RECORD EXTRACTS:
▼

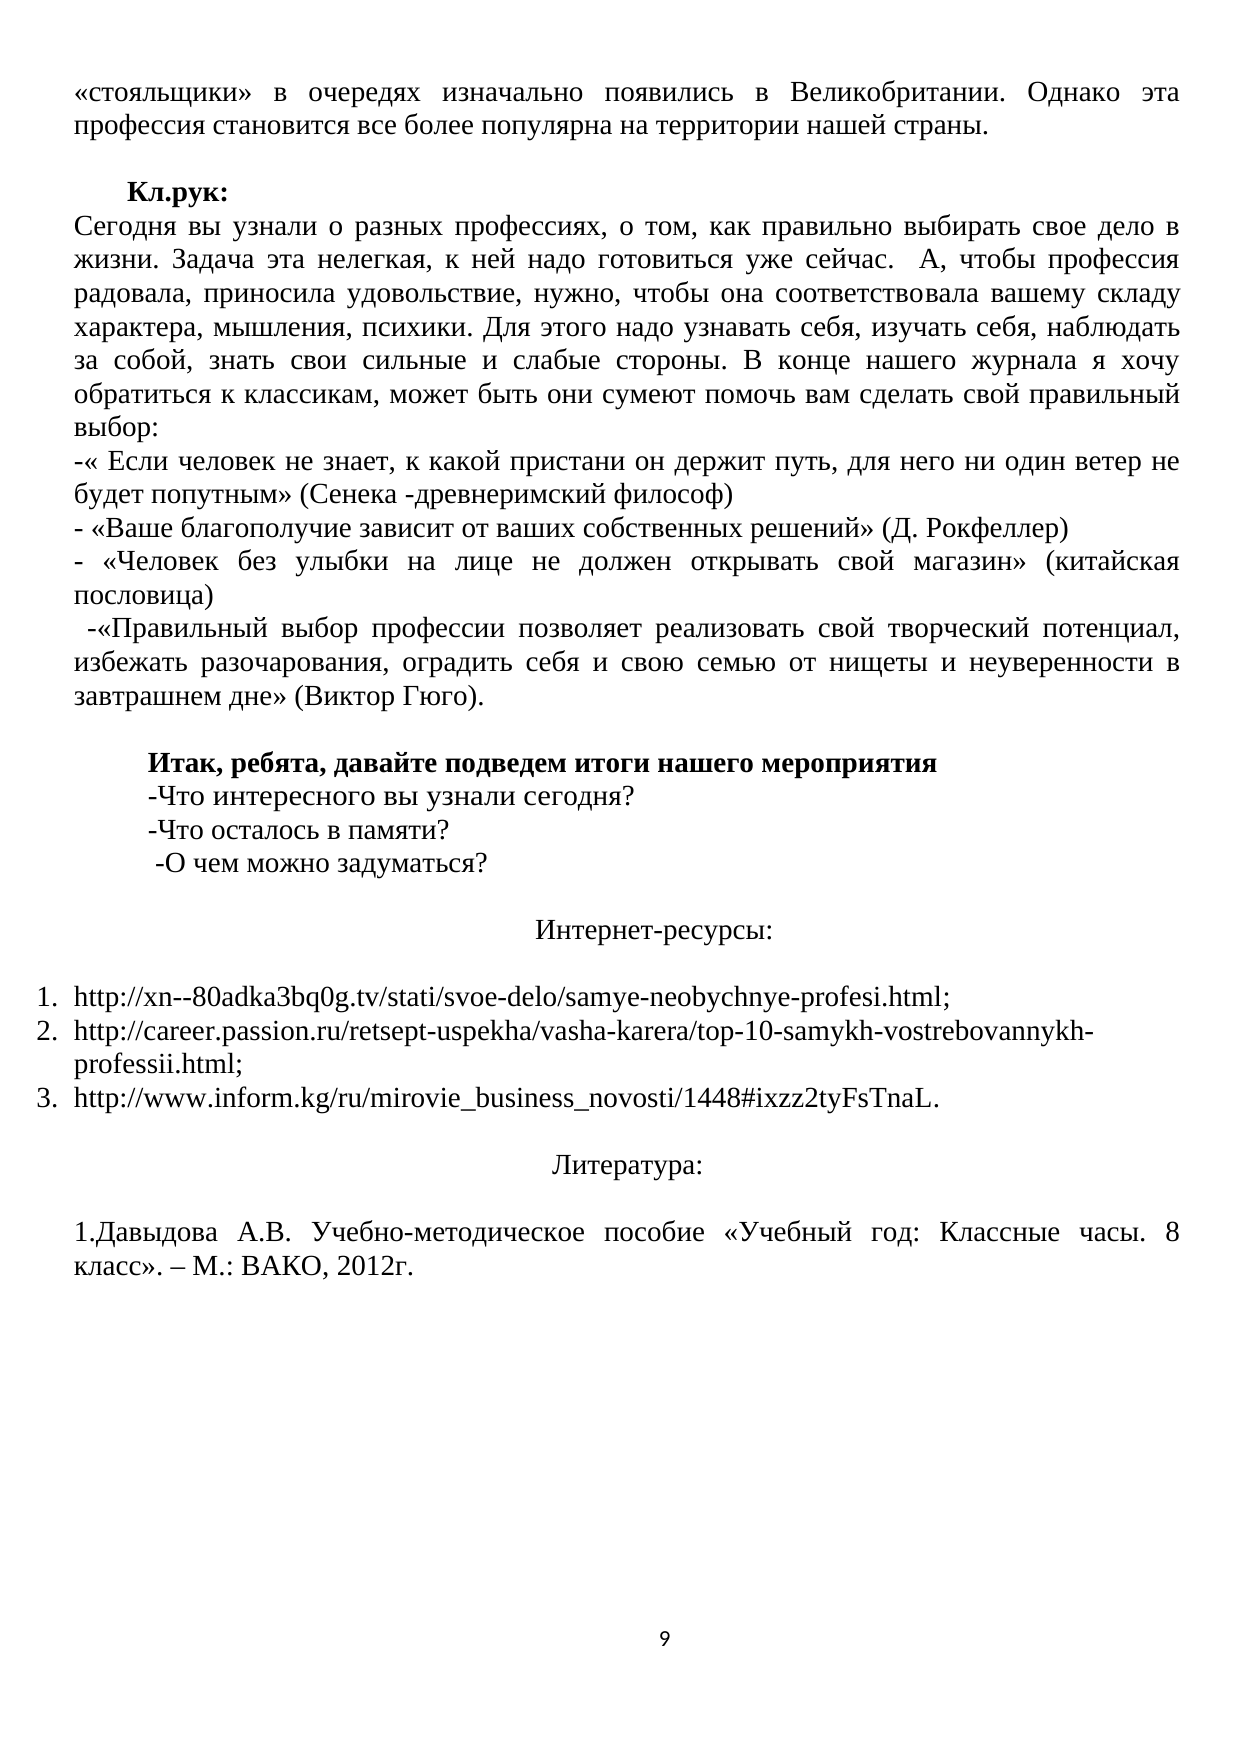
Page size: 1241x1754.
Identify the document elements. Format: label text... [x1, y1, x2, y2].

text - «Ваше благополучие зависит от ваших собственных решений» (Д. Рокфеллер) [74, 510, 1181, 543]
text -« Если человек не знает, к какой пристани он держит путь, для него ни один ветер не будет попутным» (Сенека -древнеримский философ) [74, 443, 1181, 510]
text Интернет-ресурсы: [74, 912, 1181, 946]
text Сегодня вы узнали о разных профессиях, о том, как правильно выбирать свое дело в жизни. Задача эта нелегкая, к ней надо готовиться уже сейчас. А, чтобы профессия радовала, приносила удовольствие, нужно, чтобы она соответствовала вашему складу характера, мышления, психики. Для этого надо узнавать себя, изучать себя, наблюдать за собой, знать свои сильные и слабые стороны. В конце нашего журнала я хочу обратиться к классикам, может быть они сумеют помочь вам сделать свой правильный выбор: [74, 208, 1181, 443]
text Литература: [74, 1147, 1181, 1181]
text -Что интересного вы узнали сегодня? [74, 778, 1181, 812]
text -О чем можно задуматься? [74, 845, 1181, 879]
list http://xn--80adka3bq0g.tv/stati/svoe-delo/samye-neobychnye-profesi.html; [36, 979, 1181, 1013]
list http://www.inform.kg/ru/mirovie_business_novosti/1448#ixzz2tyFsTnaL. [36, 1080, 1181, 1114]
text 1.Давыдова А.В. Учебно-методическое пособие «Учебный год: Классные часы. 8 класс». – М.: ВАКО, 2012г. [74, 1214, 1181, 1281]
list http://career.passion.ru/retsept-uspekha/vasha-karera/top-10-samykh-vostrebovannykh-professii.html; [36, 1013, 1181, 1080]
text -«Правильный выбор профессии позволяет реализовать свой творческий потенциал, избежать разочарования, оградить себя и свою семью от нищеты и неуверенности в завтрашнем дне» (Виктор Гюго). [74, 611, 1181, 711]
text - «Человек без улыбки на лице не должен открывать свой магазин» (китайская пословица) [74, 543, 1181, 611]
text Итак, ребята, давайте подведем итоги нашего мероприятия [74, 745, 1181, 778]
text -Что осталось в памяти? [74, 812, 1181, 845]
text Кл.рук: [74, 174, 1181, 208]
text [74, 74, 1181, 141]
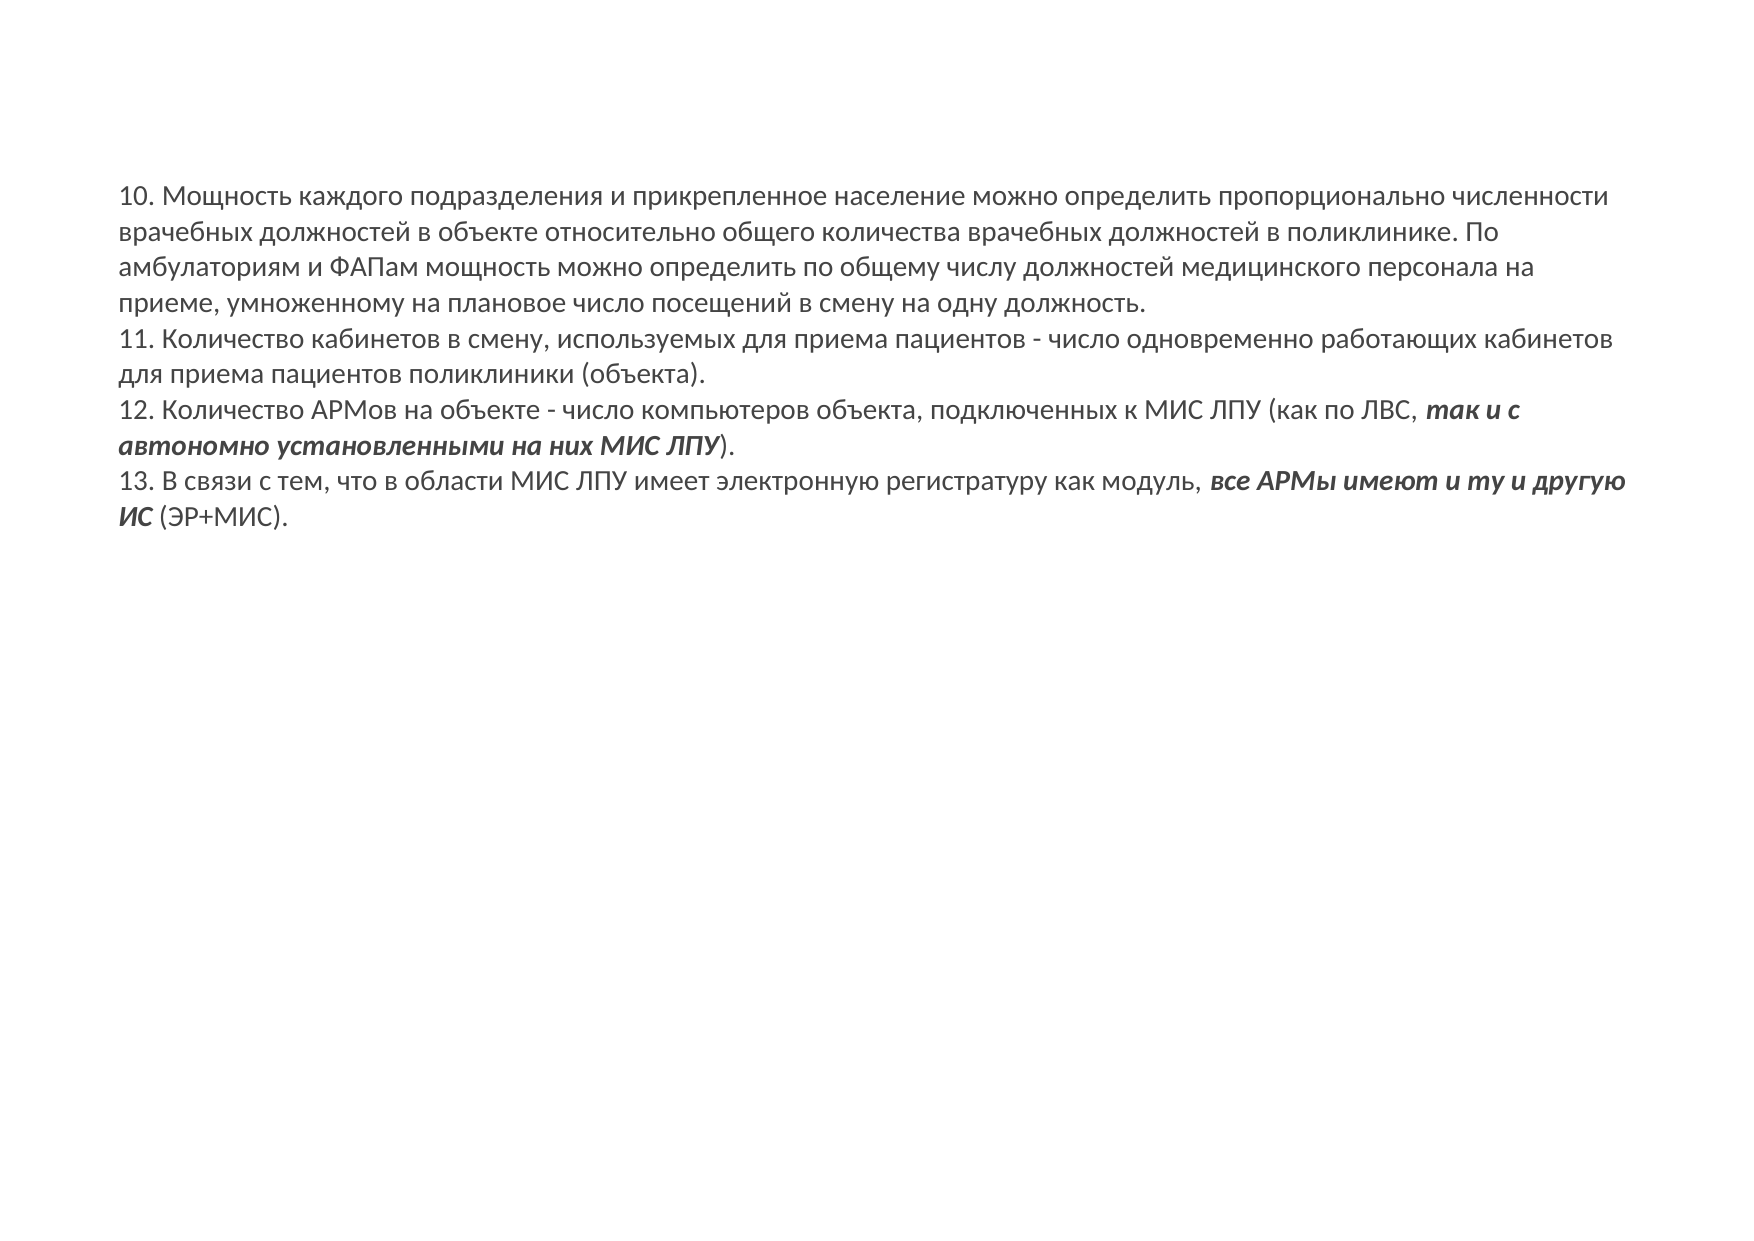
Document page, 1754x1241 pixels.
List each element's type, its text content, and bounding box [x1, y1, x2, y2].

text 13. В связи с тем, что в области МИС ЛПУ имеет электронную регистратуру как модуль, все АРМы имеют и ту и другую ИС (ЭР+МИС). [118, 462, 1636, 533]
text 10. Мощность каждого подразделения и прикрепленное население можно определить пропорционально численности врачебных должностей в объекте относительно общего количества врачебных должностей в поликлинике. По амбулаториям и ФАПам мощность можно определить по общему числу должностей медицинского персонала на приеме, умноженному на плановое число посещений в смену на одну должность. [118, 177, 1636, 320]
text 12. Количество АРМов на объекте - число компьютеров объекта, подключенных к МИС ЛПУ (как по ЛВС, так и с автономно установленными на них МИС ЛПУ). [118, 391, 1636, 462]
text 11. Количество кабинетов в смену, используемых для приема пациентов - число одновременно работающих кабинетов для приема пациентов поликлиники (объекта). [118, 320, 1636, 391]
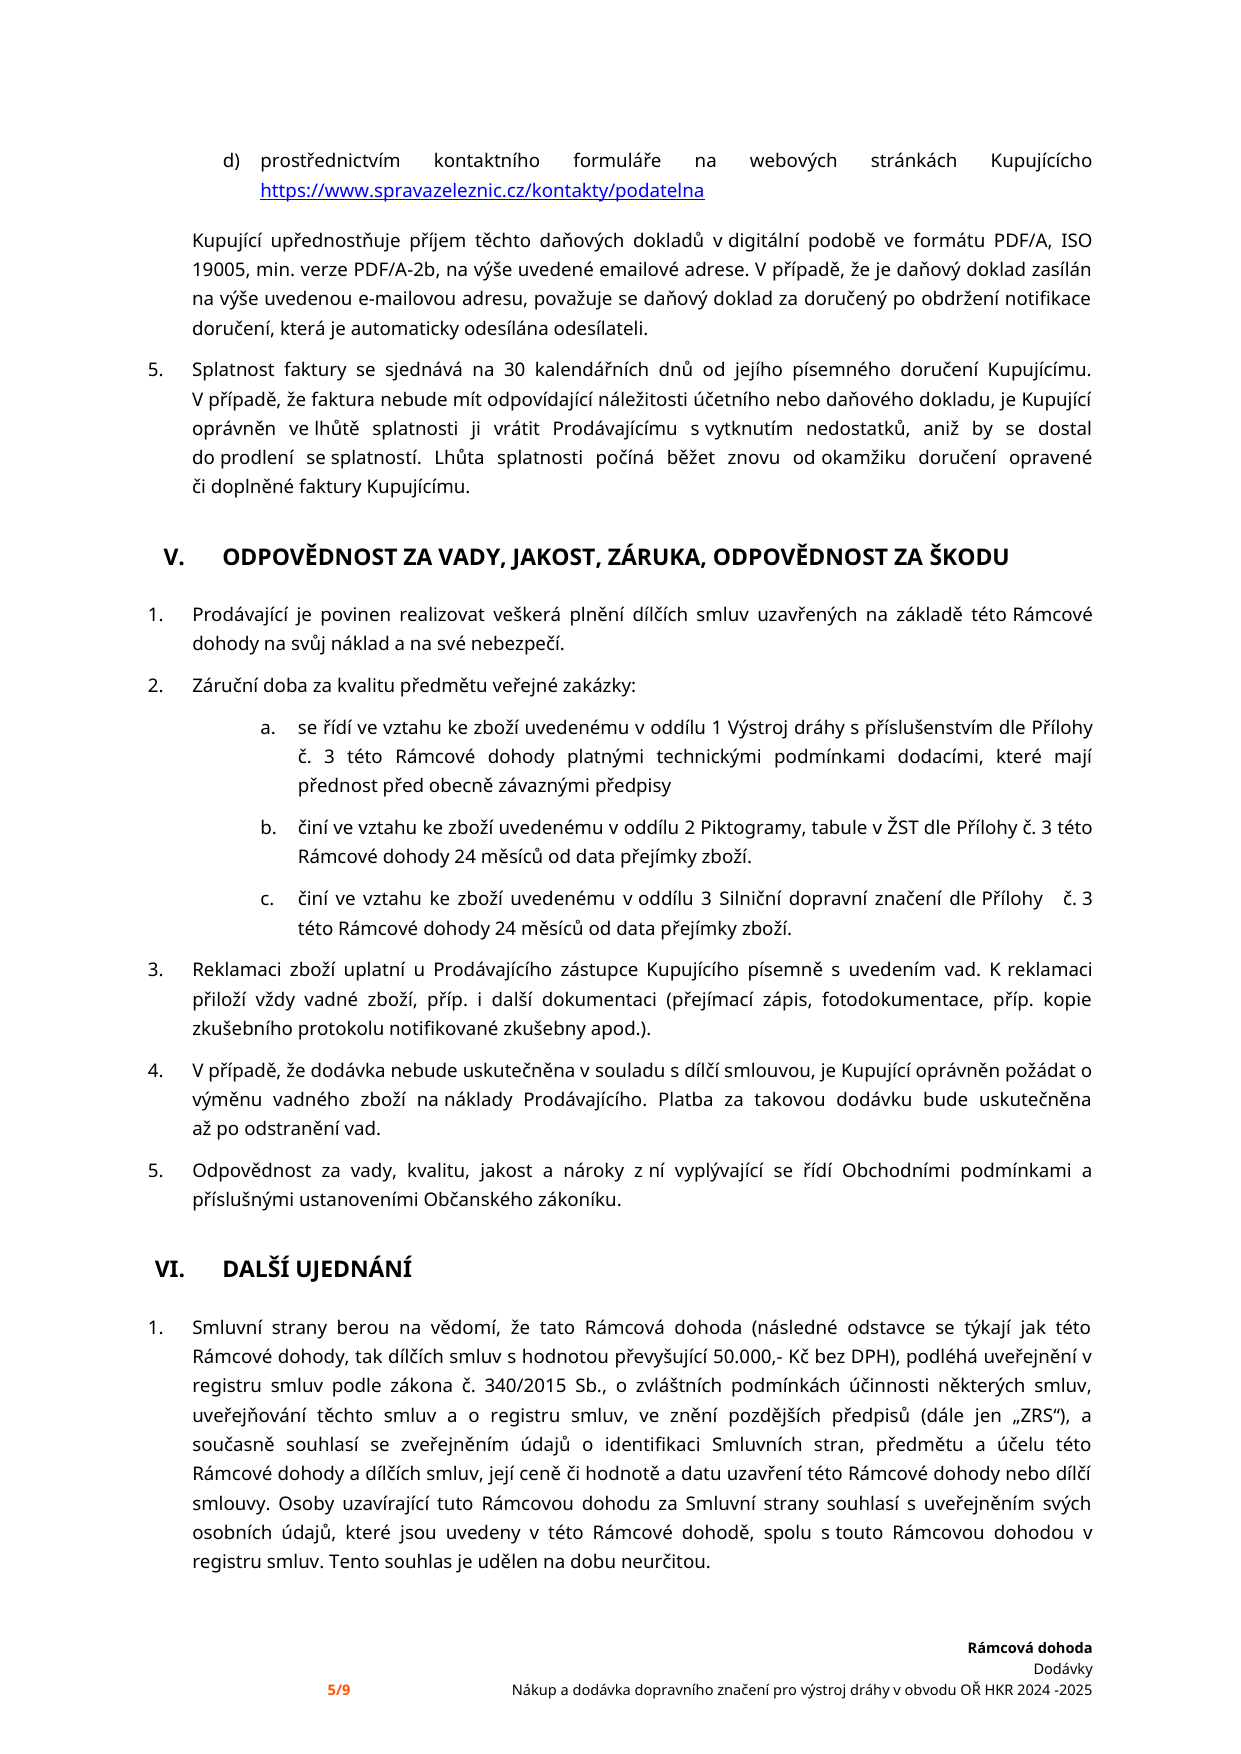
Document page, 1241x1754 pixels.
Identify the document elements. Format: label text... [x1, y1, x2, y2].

list Odpovědnost za vady, kvalitu, jakost a nároky z ní vyplývající se řídí Obchodními podmínkami a příslušnými ustanoveními Občanského zákoníku. [148, 1157, 1093, 1212]
list ODPOVĚDNOST ZA VADY, JAKOST, ZÁRUKA, ODPOVĚDNOST ZA ŠKODU [185, 540, 1093, 572]
list činí ve vztahu ke zboží uvedenému v oddílu 2 Piktogramy, tabule v ŽST dle Přílohy č. 3 této Rámcové dohody 24 měsíců od data přejímky zboží. [260, 814, 1093, 869]
list prostřednictvím kontaktního formuláře na webových stránkách Kupujícícho https://www.spravazeleznic.cz/kontakty/podatelna [223, 148, 1093, 202]
list Reklamaci zboží uplatní u Prodávajícího zástupce Kupujícího písemně s uvedením vad. K reklamaci přiloží vždy vadné zboží, příp. i další dokumentaci (přejímací zápis, fotodokumentace, příp. kopie zkušebního protokolu notifikované zkušebny apod.). [148, 957, 1093, 1041]
list činí ve vztahu ke zboží uvedenému v oddílu 3 Silniční dopravní značení dle Přílohy č. 3 této Rámcové dohody 24 měsíců od data přejímky zboží. [260, 886, 1093, 940]
list Smluvní strany berou na vědomí, že tato Rámcová dohoda (následné odstavce se týkají jak této Rámcové dohody, tak dílčích smluv s hodnotou převyšující 50.000,- Kč bez DPH), podléhá uveřejnění v registru smluv podle zákona č. 340/2015 Sb., o zvláštních podmínkách účinnosti některých smluv, uveřejňování těchto smluv a o registru smluv, ve znění pozdějších předpisů (dále jen „ZRS“), a současně souhlasí se zveřejněním údajů o identifikaci Smluvních stran, předmětu a účelu této Rámcové dohody a dílčích smluv, její ceně či hodnotě a datu uzavření této Rámcové dohody nebo dílčí smlouvy. Osoby uzavírající tuto Rámcovou dohodu za Smluvní strany souhlasí s uveřejněním svých osobních údajů, které jsou uvedeny v této Rámcové dohodě, spolu s touto Rámcovou dohodou v registru smluv. Tento souhlas je udělen na dobu neurčitou. [148, 1314, 1093, 1574]
subtitle Splatnost faktury se sjednává na 30 kalendářních dnů od jejího písemného doručení Kupujícímu. V případě, že faktura nebude mít odpovídající náležitosti účetního nebo daňového dokladu, je Kupující oprávněn ve lhůtě splatnosti ji vrátit Prodávajícímu s vytknutím nedostatků, aniž by se dostal do prodlení se splatností. Lhůta splatnosti počíná běžet znovu od okamžiku doručení opravené či doplněné faktury Kupujícímu. [148, 357, 1093, 499]
list Prodávající je povinen realizovat veškerá plnění dílčích smluv uzavřených na základě této Rámcové dohody na svůj náklad a na své nebezpečí. [148, 601, 1093, 656]
list DALŠÍ UJEDNÁNÍ [185, 1253, 1093, 1284]
text Kupující upřednostňuje příjem těchto daňových dokladů v digitální podobě ve formátu PDF/A, ISO 19005, min. verze PDF/A-2b, na výše uvedené emailové adrese. V případě, že je daňový doklad zasílán na výše uvedenou e-mailovou adresu, považuje se daňový doklad za doručený po obdržení notifikace doručení, která je automaticky odesílána odesílateli. [192, 227, 1093, 340]
list Záruční doba za kvalitu předmětu veřejné zakázky: [148, 672, 1093, 698]
list se řídí ve vztahu ke zboží uvedenému v oddílu 1 Výstroj dráhy s příslušenstvím dle Přílohy č. 3 této Rámcové dohody platnými technickými podmínkami dodacími, které mají přednost před obecně závaznými předpisy [260, 714, 1093, 798]
list V případě, že dodávka nebude uskutečněna v souladu s dílčí smlouvou, je Kupující oprávněn požádat o výměnu vadného zboží na náklady Prodávajícího. Platba za takovou dodávku bude uskutečněna až po odstranění vad. [148, 1057, 1093, 1141]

▲

Copy exactly, without pictures, the lines above from the one with "text [74, 74, 1181, 141]" down to the one with "Document page, 1754x1241 pixels.", inclusive.

text [74, 74, 1181, 141]
Document page, 1754x1241 pixels.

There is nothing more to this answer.